> GIVEN INFORMATION:
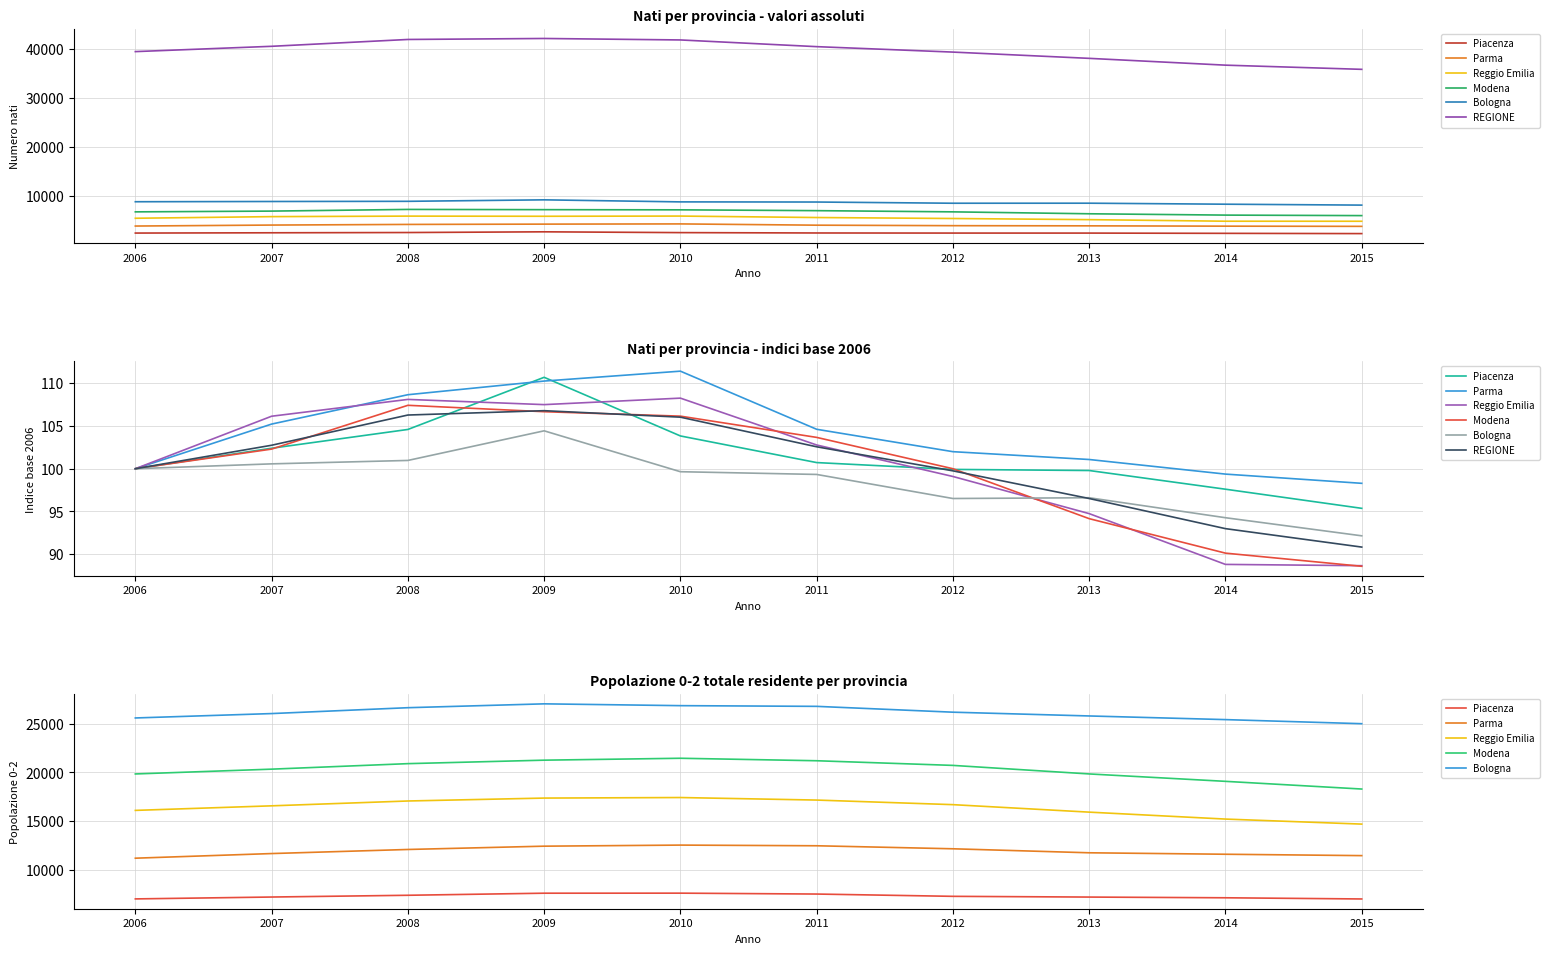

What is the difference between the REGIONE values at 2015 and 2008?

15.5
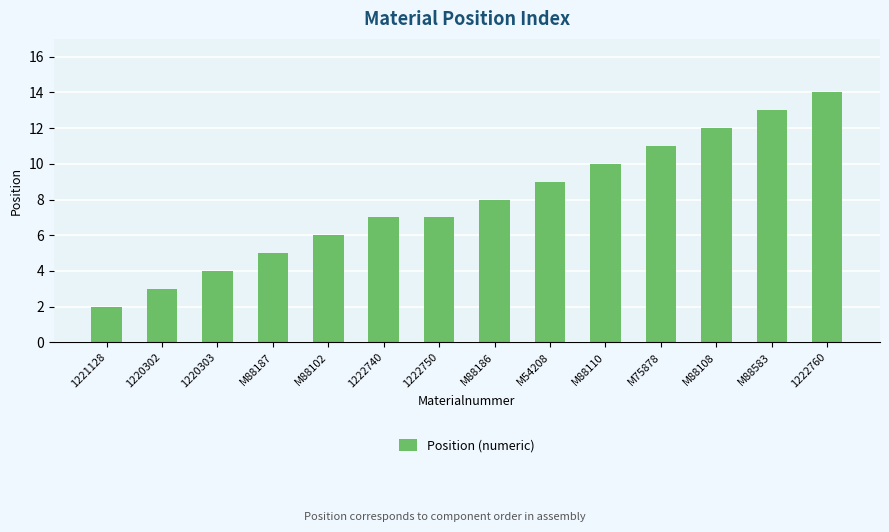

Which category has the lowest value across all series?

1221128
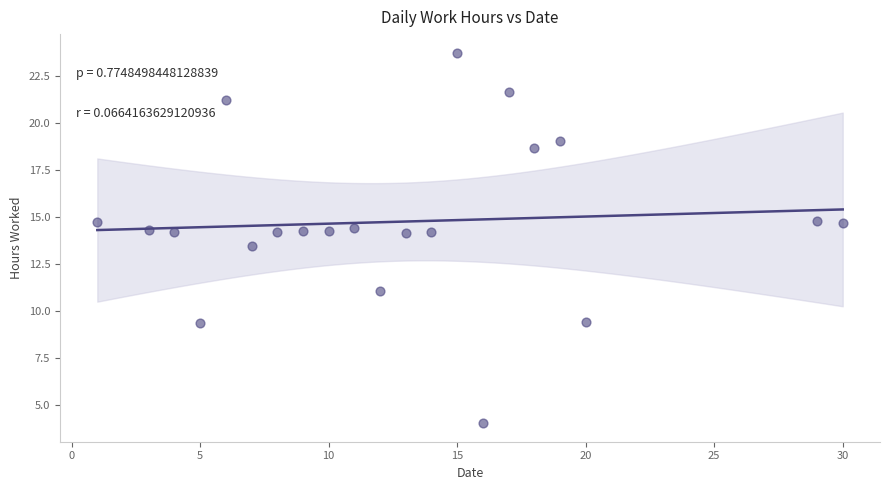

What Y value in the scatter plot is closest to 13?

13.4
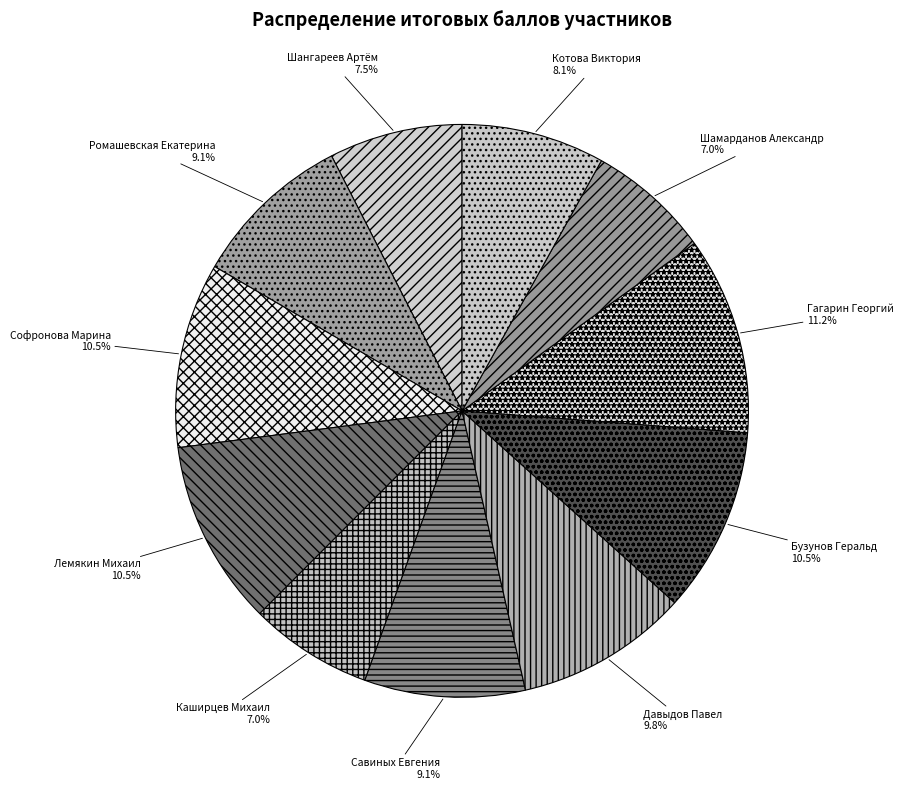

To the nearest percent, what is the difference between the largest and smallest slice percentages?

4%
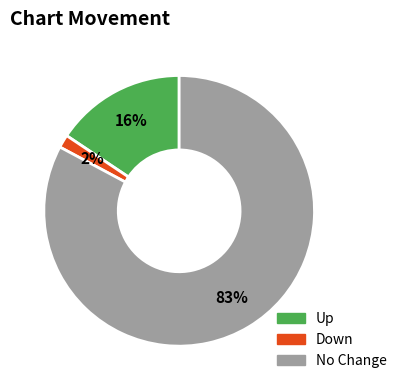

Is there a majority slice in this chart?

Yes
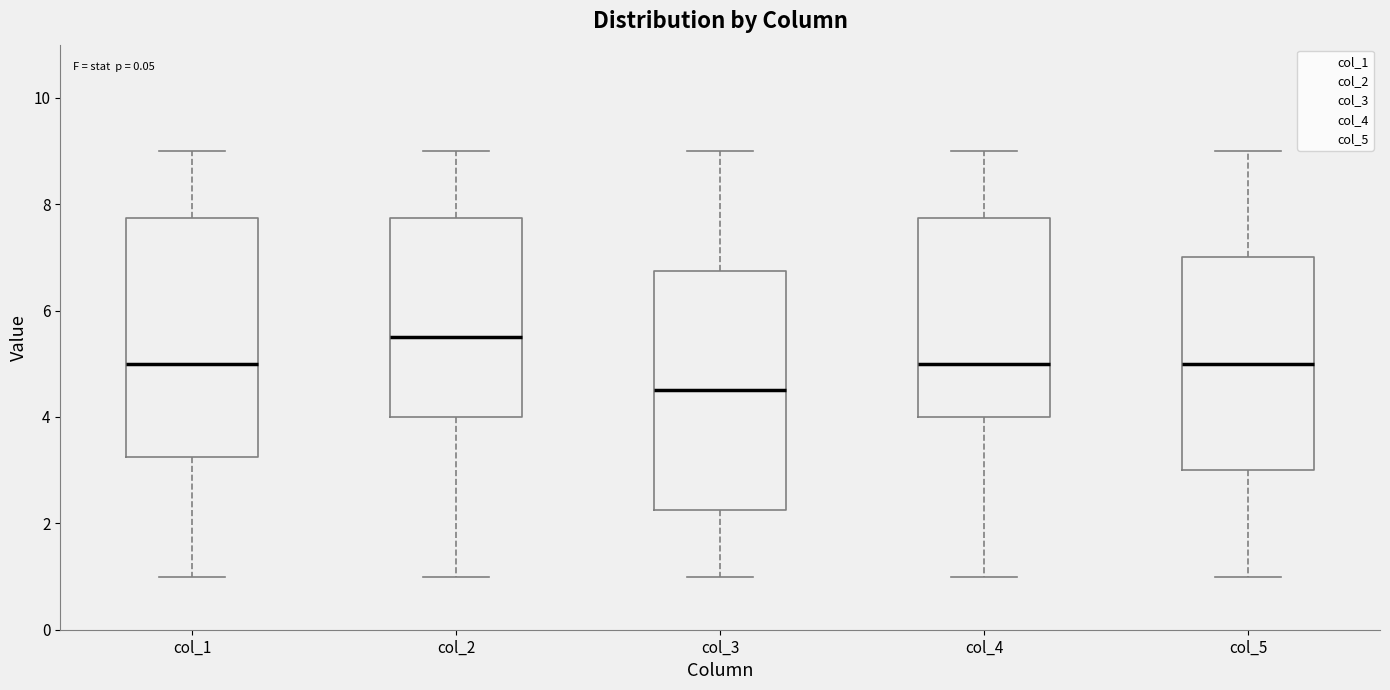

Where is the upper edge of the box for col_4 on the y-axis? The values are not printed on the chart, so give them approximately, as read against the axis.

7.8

> EXERCISE DIRECTIONS: Retype the listing above line for line, leaving out the pictures.

> TASK SOLUTION:
What is the difference between the REGIONE values at 2015 and 2008?

15.5

Which category has the lowest value across all series?

1221128

What Y value in the scatter plot is closest to 13?

13.4

To the nearest percent, what is the difference between the largest and smallest slice percentages?

4%

Is there a majority slice in this chart?

Yes

Where is the upper edge of the box for col_4 on the y-axis? The values are not printed on the chart, so give them approximately, as read against the axis.

7.8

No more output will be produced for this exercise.